Improve your presentations before the first slide
- Rafael Ruiz
- Feb 19, 2024
- 2 min read
Updated: Mar 14, 2024
- Talk with the person who is inviting you to give the presentation. You need to know the purpose of your presentation, what they expect, and who your audience will be regarding age, background, and cultural aspects. Any information helps. These questions are fundamental since your presentation not only has to touch your audience but also has to satisfy the organizer.
- Try to know your audience better. Find their references (music, celebrities, food, cities, recent news, weather, anything). Here, the goal is to detect something you can mention in your presentation that resonates with everybody.
- Define the number of slides FIRST. A general rule of thumb is to keep one slice per 90 seconds. So, the total number of slides is n = T x 60 / 90, where "T" is the time (in minutes) you have in your talk.
- Divide your presentation into 4 Blocks: Emotional Hook, Perspective, Results, Cost
- Block 1: Emotional Hook. You need to transmit "Why are you there?" and "Why is it important to listen to what you have to say?". This drags your audience's attention and gives a broader meaning to what you will present.
- Block 2: Perspective. It always is a good idea to show a brief "Story" about the "History." Show some historical facts, evolution, or progress across time.
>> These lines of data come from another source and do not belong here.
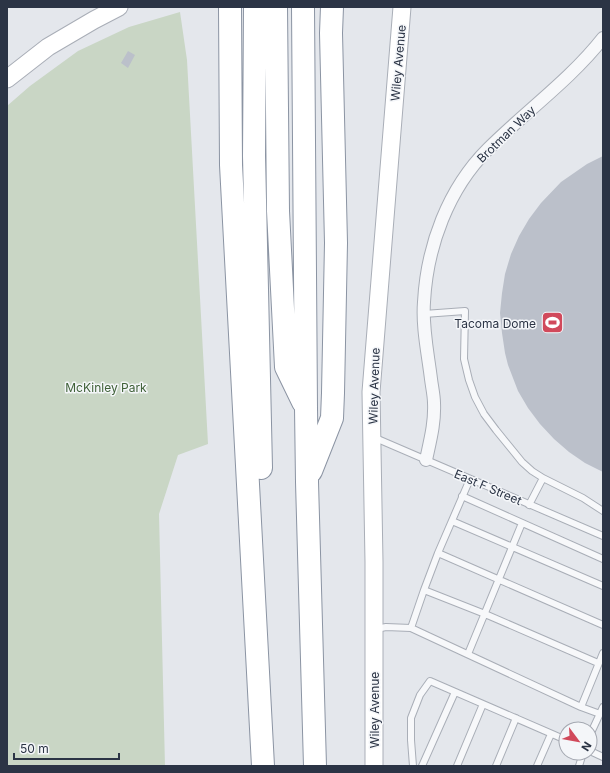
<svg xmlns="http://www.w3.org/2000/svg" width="610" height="773" viewBox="0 0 610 773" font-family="Inter,sans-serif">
  <rect width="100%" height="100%" fill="#e4e7ec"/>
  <path fill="#c9d6c5" d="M180,12L187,60L208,444L178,455L159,514L165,766H7V106L30,86L78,51L129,27Z"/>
  <path fill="#bbc0ca" d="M128,51L135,55L128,68L121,63Z
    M603,156V472L585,463L569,452L554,439L540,424L528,408L518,391L508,365L505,353L502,333L500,313L502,293L505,274L511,254L519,236L529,219L541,203L561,182L587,164Z"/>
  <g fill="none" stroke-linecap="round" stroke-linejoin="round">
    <defs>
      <path id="lane" d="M424,314L465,311L464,359L469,380L475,397L484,414L496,430L522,462L532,471L543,478L583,498L603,511
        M373,437L603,536
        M462,496L603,559
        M529,505L543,478
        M452,521L603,586
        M438,553L603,625
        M424,590L485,614L598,663
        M411,628L424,590L438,553L470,479
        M376,629L386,627L411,628L581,707L600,714
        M468,654L522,523
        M581,707L603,653
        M590,735L603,707
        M590,751L603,757
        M413,766L411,740V718L420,695L430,681L566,740
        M422,766L455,692
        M457,766L483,704
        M496,766L516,718
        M537,766L551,734
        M579,766L583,753"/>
      <path id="street" d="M426,460C430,441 435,423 434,403C434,396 432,387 431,379C428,354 422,327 424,302C427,246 448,189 488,149C526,111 570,80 603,38"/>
      <path id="secondary" d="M7,79L48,47L94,20L119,7
        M374,766V562L371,392L402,7"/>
      <path id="highway" d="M230,7L231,165L263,766
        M255,7L254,156L261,468
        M276,7L278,211L286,367L303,402
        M303,7L306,408L307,482L315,766
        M311,471L332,418L333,393L336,243L331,33L332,7"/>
    </defs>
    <use href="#lane" stroke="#a9aeb7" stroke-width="8"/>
    <use href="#street" stroke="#a9aeb7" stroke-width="14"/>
    <use href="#secondary" stroke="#a9aeb7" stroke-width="19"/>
    <use href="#highway" stroke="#8b94a3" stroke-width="24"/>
    <use href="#lane" stroke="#f7f8fa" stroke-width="6"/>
    <use href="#street" stroke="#f7f8fa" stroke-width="12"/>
    <use href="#secondary" stroke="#fff" stroke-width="17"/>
    <use href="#highway" stroke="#fff" stroke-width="22"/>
  </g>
  <defs>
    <symbol id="stadium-square" viewBox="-11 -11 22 22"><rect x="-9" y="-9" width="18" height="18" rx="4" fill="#d1495b" stroke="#f4f6f9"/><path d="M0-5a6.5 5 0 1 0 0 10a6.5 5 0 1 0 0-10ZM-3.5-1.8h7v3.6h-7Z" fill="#fff"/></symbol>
  </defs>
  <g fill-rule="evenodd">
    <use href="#stadium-square" x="540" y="310" width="25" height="25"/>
  </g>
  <g text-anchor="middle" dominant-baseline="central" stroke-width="3" stroke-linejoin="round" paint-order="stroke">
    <g font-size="12" fill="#2b3445" stroke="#f4f6f9">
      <text transform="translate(398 63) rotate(-85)">Wiley Avenue</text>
      <text transform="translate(506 134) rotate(-44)">Brotman Way</text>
      <text transform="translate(374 386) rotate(-88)">Wiley Avenue</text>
      <text transform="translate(488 487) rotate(23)">East F Street</text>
      <text transform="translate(374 710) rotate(-90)">Wiley Avenue</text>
    </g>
    <g font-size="12" fill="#2b3445" stroke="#f4f6f9" text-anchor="end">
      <text x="536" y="323">Tacoma Dome</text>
    </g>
    <g font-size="12" fill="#3f6138" stroke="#f4f6f9">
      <text x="106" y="387">McKinley Park</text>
    </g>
  </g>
  <rect width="610" height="773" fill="none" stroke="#2b3445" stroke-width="16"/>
  <g transform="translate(578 741) rotate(122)"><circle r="19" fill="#f4f6f9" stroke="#a4a8b1"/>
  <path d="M0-3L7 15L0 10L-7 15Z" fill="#d1495b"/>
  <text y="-6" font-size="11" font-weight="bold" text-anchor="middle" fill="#2b3445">N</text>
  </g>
  <path d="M14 753v6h105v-6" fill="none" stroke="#2b3445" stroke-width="2"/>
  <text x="20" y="753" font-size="12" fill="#2b3445" stroke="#f4f6f9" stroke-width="3" paint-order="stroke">50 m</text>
</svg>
You need to contextualize your audience in the main topic of your talk. This is just talking about the work of others.
- Block 3: Results. Now, it is time to talk about your work, thoughts, opinions, processes, or whatever comes from you or your work group.
- Block 4: Cost. This is about being sincere with your audience. You need to show some weak corners of your results. This step is crucial to identify future actions. If you do not have problems recognizing that your results are not perfect, you gain credibility.
- Be careful to give more weight to Block 3. This means more slides/time for this block.
- After that, you can start filling the slices with specific information and using the references detected in step 2.